Five years after Washington inaugurated its “shock and awe” campaign, striking Baghdad with cruise missiles and precision-guided bombs, it has become abundantly clear that the war of aggression against Iraq has produced the greatest geo-political disaster in American history.
The war’s costs, in terms of both US imperialism’s global position and sheer dollar amounts, have eclipsed the immense damage wrought by the protracted intervention in Vietnam nearly four decades ago. It has already lasted longer than the American Civil War, World War I, World War II and the Korean War. Even in Vietnam, after five years of major troop deployments, the withdrawal of American forces had already begun.
A “war of choice” that was launched as a demonstration of the overwhelming and irresistible force of American militarism has turned into an operational debacle that has strained the US armed forces to the breaking point and eroded the strategic position of the United States in every corner of the world.
The reality is that five years after a US invasion that was expected by its organizers to swiftly replace the government of Saddam Hussein with a stable US client regime, 160,000 US troops remain deployed in the country and—as the extraordinary security measures surrounding Cheney, even in the fortified Green Zone, make clear—no area can be claimed to be fully secure.
What is happening is that the same media that promulgated the lies used to promote the war in 2002 and 2003 is now—more than five years later—largely promoting the official story that the so-called surge launched by the Bush administration over a year ago has pacified the country, leading to a marked improvement in conditions there.
The mounting of the US death toll to 4,000—900 having been killed since the “surge” began—does not fit into this good news story. Therefore, it has received far less coverage than when the death toll topped 1,000 in September 2004, 2,000 in October 2005 and 3,000 in December 2006.
In reality, this appalling new statistic does not begin to reveal the massive human cost of the Iraq war. It has been estimated that for every fatality in Iraq, 15 troops are wounded—an unprecedented ratio attributable to better protective gear and improved medical technology. Many tens if not hundreds of thousands more have suffered serious psychological damage from their participation in a brutal colonial war.

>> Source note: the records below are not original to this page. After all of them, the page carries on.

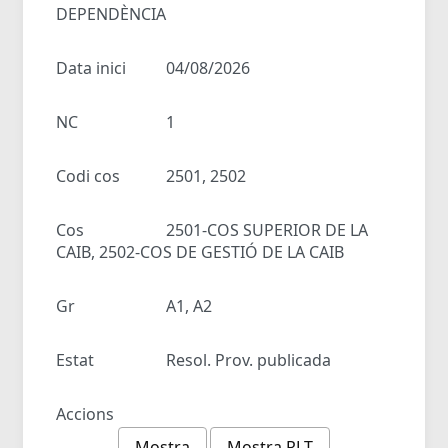
DEPENDÈNCIA
Data inici
04/08/2026
NC
1
Codi cos
2501, 2502
Cos
2501-COS SUPERIOR DE LA
CAIB, 2502-COS DE GESTIÓ DE LA CAIB
Gr
A1, A2
Estat
Resol. Prov. publicada
Accions
Mostra
Mostra RLT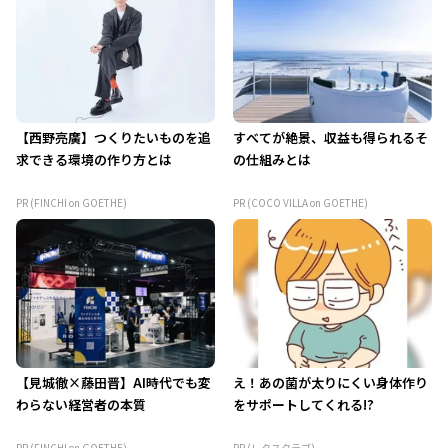
【西野亮廣】つくりたいものを追
すべてが絶景、収益も得られるそ
求できる環境の作り方とは
の仕組みとは
PR (FINCHI on GOETHE)
PR (COCO VILLA on GOETHE)
【見城徹×藤田晋】AI時代でも変
え！あの菌が太りにくい身体作り
わらない経営者の本質
をサポートしてくれる!?
PR (FINCHI on GOETHE)
PR (レタスクラブ)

According to credible estimates, for every American soldier and Marine killed in Iraq, some 250 Iraqis have lost their lives over the five years since the US invaded and occupied the country.
The prominent British polling agency, ORB, produced an estimate of 1.2 million civilian deaths last September, a figure that closely tracked the findings of a public health survey conducted 18 months earlier by a team of scientists from Johns Hopkins University, which placed the most likely Iraqi death toll at 665,000 as of early 2006.
In addition to the dead, over 4 million Iraqis have been driven from their homes by violence—half of them forced into exile and the rest becoming refugees in their own country. Tens of thousands of Iraqis are imprisoned without charges in a US-run gulag, where many have faced torture and ill-treatment. Since the “surge,” the numbers of Iraqis arrested daily by US forces has doubled.